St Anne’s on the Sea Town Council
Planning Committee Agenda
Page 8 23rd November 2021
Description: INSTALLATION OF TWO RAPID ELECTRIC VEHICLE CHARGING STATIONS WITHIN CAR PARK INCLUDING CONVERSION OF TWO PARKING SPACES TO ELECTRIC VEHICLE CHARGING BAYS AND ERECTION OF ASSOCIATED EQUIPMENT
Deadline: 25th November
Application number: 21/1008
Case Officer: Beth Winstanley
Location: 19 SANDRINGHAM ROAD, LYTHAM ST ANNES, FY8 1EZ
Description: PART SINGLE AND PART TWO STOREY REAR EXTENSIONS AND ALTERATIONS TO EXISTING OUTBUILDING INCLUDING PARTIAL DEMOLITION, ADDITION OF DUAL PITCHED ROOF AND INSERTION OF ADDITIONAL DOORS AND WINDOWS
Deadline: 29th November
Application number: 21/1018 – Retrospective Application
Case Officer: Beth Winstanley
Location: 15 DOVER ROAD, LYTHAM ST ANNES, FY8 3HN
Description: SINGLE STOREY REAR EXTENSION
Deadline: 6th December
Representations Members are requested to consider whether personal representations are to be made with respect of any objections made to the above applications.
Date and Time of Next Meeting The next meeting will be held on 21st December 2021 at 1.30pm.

---

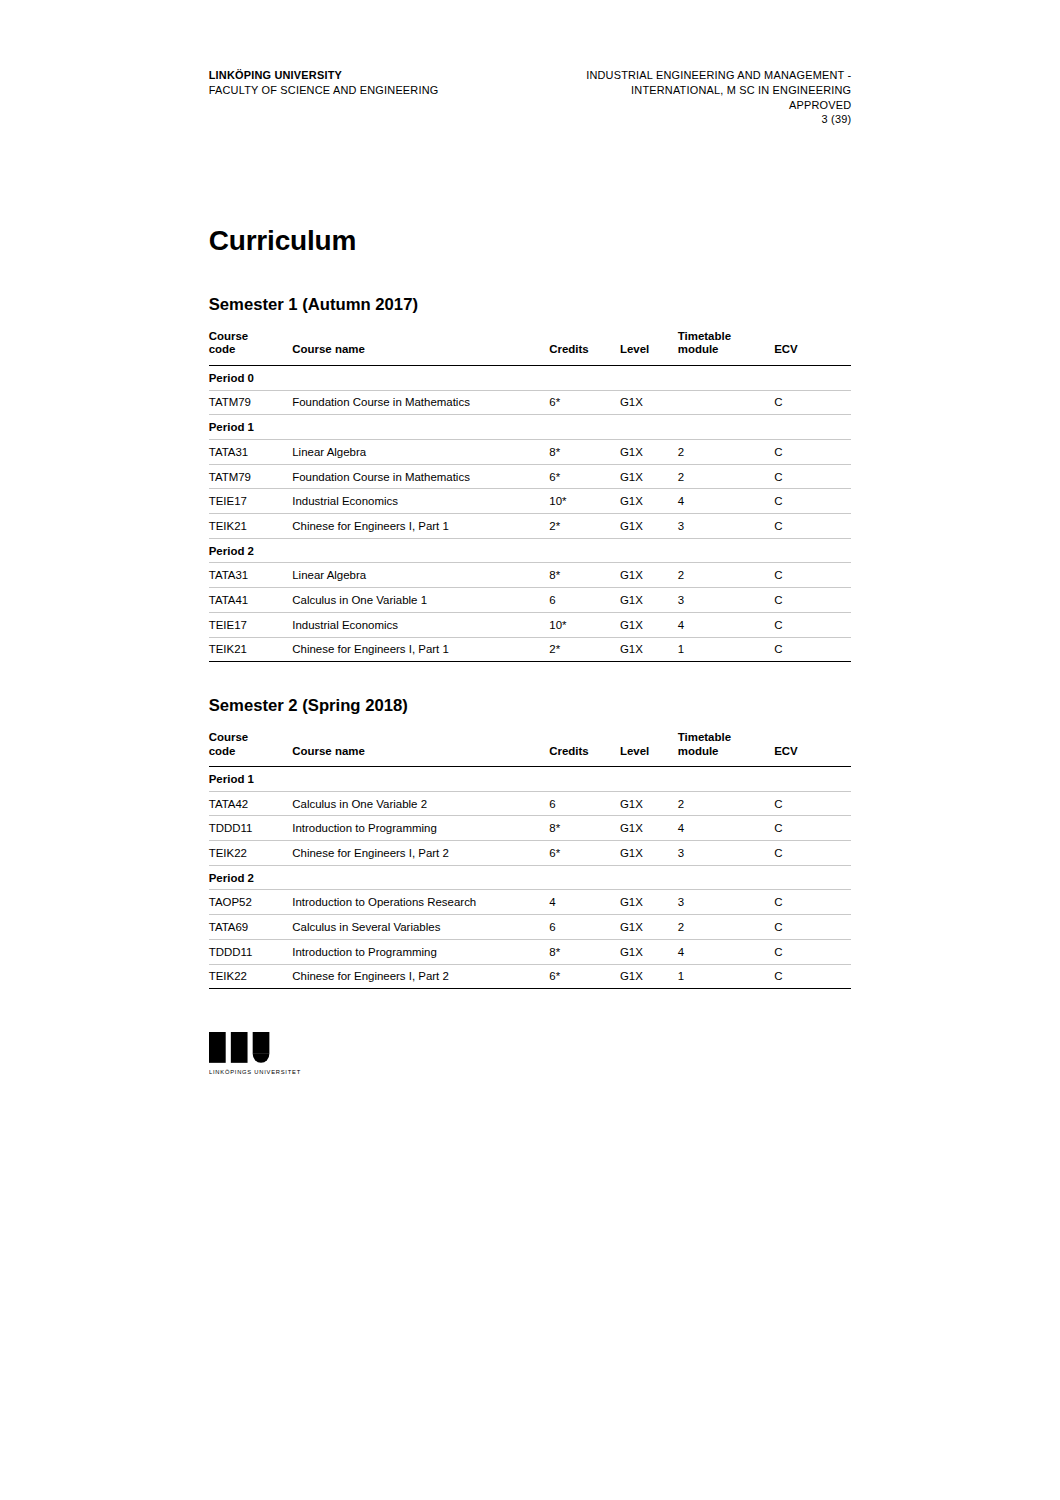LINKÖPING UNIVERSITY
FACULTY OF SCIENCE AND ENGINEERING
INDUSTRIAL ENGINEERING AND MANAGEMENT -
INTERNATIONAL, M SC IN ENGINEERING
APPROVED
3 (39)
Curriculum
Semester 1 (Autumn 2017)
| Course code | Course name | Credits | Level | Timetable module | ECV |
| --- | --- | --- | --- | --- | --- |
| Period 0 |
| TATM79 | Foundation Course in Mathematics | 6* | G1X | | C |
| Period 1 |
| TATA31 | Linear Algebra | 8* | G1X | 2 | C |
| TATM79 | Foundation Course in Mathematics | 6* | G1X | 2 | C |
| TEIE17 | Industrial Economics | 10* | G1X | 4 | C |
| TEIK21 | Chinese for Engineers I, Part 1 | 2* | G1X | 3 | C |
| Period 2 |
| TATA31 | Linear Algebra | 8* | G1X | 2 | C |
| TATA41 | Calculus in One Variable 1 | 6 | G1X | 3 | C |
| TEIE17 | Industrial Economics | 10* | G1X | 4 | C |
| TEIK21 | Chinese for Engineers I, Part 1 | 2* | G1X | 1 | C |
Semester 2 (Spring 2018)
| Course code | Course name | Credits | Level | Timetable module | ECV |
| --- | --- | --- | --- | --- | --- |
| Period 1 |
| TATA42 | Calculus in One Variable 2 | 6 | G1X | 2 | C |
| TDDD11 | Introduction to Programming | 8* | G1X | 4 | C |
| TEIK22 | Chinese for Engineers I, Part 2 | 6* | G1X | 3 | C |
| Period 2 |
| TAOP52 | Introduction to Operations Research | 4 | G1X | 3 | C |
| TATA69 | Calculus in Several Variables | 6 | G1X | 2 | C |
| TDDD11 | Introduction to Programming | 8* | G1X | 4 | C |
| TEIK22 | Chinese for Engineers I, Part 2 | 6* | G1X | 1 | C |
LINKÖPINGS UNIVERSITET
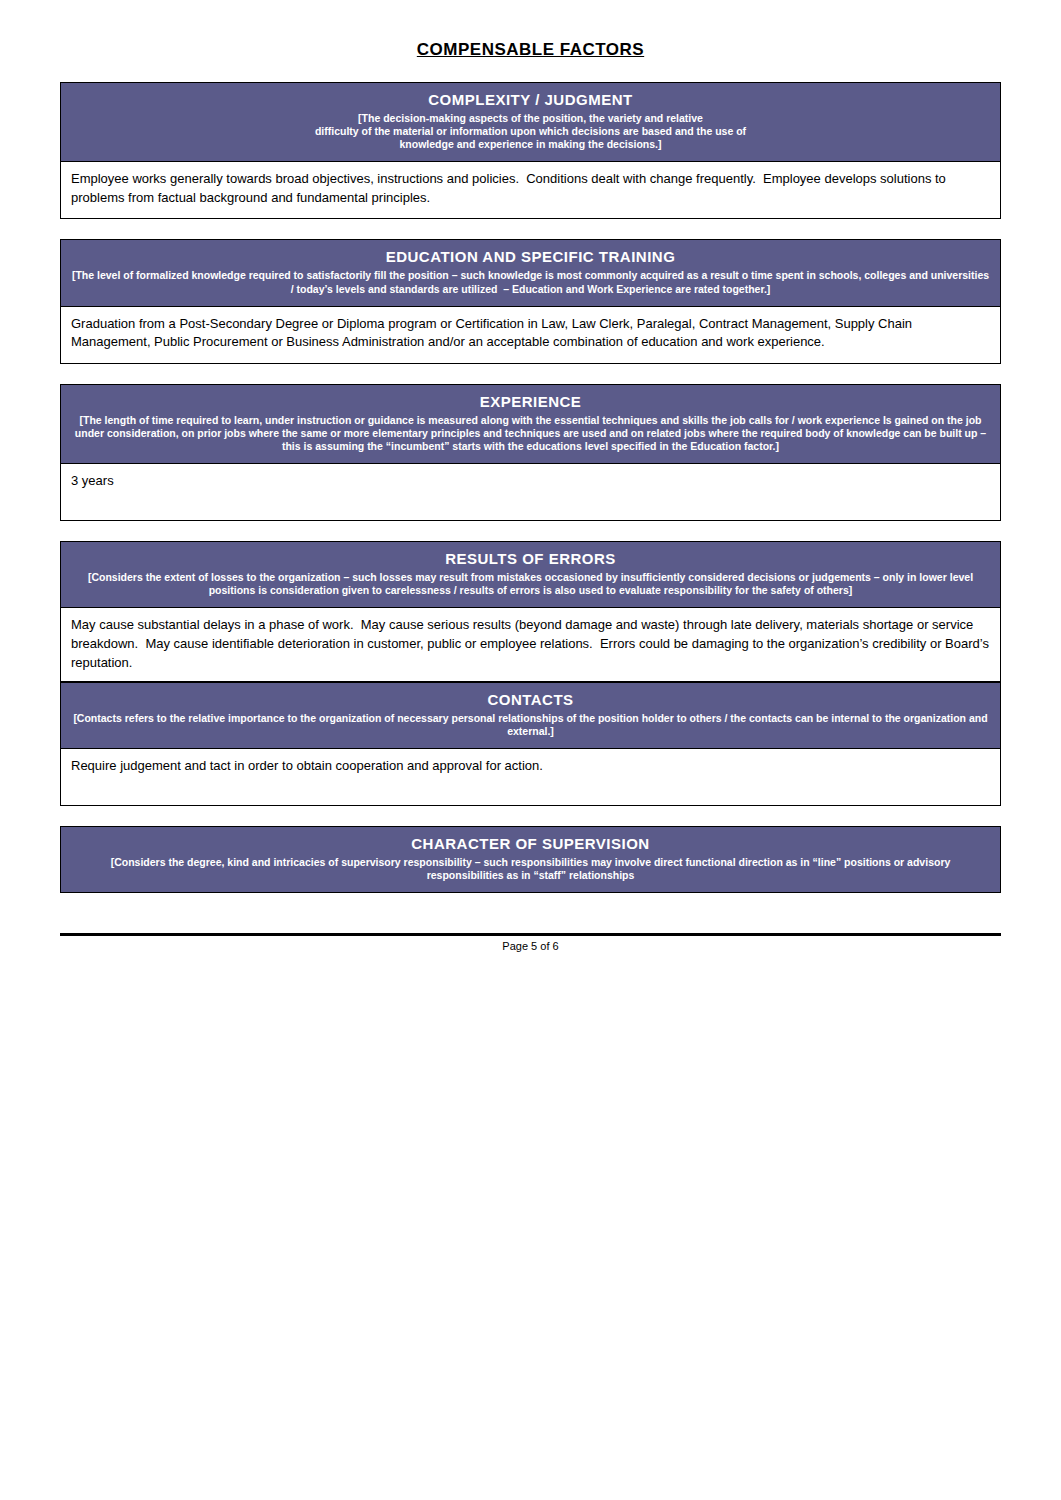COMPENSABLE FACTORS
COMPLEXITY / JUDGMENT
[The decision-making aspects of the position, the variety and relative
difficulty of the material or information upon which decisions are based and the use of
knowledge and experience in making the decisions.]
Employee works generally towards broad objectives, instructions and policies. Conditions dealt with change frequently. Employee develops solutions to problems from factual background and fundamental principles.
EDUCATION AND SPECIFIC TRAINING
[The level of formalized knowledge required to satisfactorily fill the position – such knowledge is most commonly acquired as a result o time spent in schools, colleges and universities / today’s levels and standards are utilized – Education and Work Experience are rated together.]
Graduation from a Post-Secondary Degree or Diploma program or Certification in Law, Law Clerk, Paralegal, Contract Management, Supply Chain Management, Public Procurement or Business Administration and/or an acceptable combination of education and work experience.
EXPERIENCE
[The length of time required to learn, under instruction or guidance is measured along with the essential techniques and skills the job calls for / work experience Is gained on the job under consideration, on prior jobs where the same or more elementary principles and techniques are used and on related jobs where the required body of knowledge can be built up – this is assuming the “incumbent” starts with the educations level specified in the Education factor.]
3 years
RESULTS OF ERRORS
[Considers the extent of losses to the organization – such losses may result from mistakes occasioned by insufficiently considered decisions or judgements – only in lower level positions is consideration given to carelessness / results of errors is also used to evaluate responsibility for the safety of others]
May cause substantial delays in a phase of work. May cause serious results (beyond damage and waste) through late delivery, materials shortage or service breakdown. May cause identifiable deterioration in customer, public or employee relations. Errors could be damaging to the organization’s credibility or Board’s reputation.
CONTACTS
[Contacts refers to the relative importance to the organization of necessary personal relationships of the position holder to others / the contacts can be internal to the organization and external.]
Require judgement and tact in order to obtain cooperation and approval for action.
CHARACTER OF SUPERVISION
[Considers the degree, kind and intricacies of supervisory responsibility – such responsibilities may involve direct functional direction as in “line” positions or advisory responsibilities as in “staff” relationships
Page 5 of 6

--

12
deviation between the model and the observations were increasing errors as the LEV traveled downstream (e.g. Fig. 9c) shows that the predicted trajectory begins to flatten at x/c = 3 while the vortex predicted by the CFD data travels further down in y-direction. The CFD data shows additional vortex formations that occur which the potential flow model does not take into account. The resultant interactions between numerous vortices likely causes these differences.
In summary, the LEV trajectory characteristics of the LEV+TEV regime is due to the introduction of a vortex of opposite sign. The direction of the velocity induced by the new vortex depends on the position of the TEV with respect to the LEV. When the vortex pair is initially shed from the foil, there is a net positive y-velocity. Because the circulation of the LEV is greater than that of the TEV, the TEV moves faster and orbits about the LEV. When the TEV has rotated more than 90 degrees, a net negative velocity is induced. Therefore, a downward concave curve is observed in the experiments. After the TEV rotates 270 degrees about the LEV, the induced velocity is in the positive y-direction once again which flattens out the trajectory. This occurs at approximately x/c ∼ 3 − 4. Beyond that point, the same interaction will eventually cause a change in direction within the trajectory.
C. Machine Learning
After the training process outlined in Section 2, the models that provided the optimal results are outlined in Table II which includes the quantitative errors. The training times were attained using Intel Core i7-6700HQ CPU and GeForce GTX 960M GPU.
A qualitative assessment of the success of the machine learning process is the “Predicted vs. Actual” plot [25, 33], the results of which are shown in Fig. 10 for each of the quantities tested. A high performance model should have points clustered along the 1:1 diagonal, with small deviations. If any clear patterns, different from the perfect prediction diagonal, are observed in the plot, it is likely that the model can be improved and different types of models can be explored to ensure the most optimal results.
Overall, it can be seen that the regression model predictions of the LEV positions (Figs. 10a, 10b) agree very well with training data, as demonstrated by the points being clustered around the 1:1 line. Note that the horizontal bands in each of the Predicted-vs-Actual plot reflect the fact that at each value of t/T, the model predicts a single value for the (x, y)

TASK BRIEF
Would you please repeat exactly the lines above, starting at the line with "Deadline: 25th November" and stopping at the line with "Description: SINGLE STOREY REAR EXTENSION", both included?

TASK RESULT
Deadline: 25th November
Application number: 21/1008
Case Officer: Beth Winstanley
Location: 19 SANDRINGHAM ROAD, LYTHAM ST ANNES, FY8 1EZ
Description: PART SINGLE AND PART TWO STOREY REAR EXTENSIONS AND ALTERATIONS TO EXISTING OUTBUILDING INCLUDING PARTIAL DEMOLITION, ADDITION OF DUAL PITCHED ROOF AND INSERTION OF ADDITIONAL DOORS AND WINDOWS
Deadline: 29th November
Application number: 21/1018 – Retrospective Application
Case Officer: Beth Winstanley
Location: 15 DOVER ROAD, LYTHAM ST ANNES, FY8 3HN
Description: SINGLE STOREY REAR EXTENSION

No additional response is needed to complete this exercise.